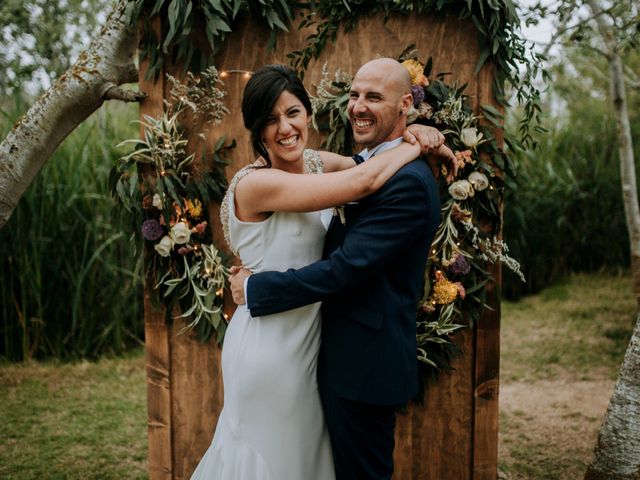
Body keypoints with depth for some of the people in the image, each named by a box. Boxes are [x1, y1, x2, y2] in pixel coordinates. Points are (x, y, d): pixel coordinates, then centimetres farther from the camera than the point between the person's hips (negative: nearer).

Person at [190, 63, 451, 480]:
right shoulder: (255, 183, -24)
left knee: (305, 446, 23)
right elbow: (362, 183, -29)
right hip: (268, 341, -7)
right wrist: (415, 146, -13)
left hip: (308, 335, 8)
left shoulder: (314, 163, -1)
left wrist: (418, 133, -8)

──────────

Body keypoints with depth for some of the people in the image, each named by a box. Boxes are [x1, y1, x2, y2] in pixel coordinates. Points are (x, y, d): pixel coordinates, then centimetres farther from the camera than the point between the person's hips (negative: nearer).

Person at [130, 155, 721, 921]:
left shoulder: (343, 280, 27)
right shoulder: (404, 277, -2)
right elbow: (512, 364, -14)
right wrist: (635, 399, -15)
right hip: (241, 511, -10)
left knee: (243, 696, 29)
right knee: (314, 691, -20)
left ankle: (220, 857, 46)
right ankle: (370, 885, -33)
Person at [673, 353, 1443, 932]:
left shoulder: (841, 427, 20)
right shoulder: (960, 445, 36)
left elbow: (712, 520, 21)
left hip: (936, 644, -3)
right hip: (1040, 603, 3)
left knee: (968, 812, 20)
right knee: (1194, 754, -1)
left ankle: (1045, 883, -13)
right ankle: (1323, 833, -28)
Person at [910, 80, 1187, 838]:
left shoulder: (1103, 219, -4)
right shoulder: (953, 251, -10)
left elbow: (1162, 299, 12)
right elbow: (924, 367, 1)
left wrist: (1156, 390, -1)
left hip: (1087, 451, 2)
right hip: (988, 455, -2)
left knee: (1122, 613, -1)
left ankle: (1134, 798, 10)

──────────

Assigned task: Give back exactly the lines of the listing above that run from the line with "left hip: (936, 644, -3)" to the line with "left ankle: (1134, 798, 10)", inclusive.

Solution:
left hip: (936, 644, -3)
right hip: (1040, 603, 3)
left knee: (968, 812, 20)
right knee: (1194, 754, -1)
left ankle: (1045, 883, -13)
right ankle: (1323, 833, -28)
Person at [910, 80, 1187, 838]:
left shoulder: (1103, 219, -4)
right shoulder: (953, 251, -10)
left elbow: (1162, 299, 12)
right elbow: (924, 367, 1)
left wrist: (1156, 390, -1)
left hip: (1087, 451, 2)
right hip: (988, 455, -2)
left knee: (1122, 613, -1)
left ankle: (1134, 798, 10)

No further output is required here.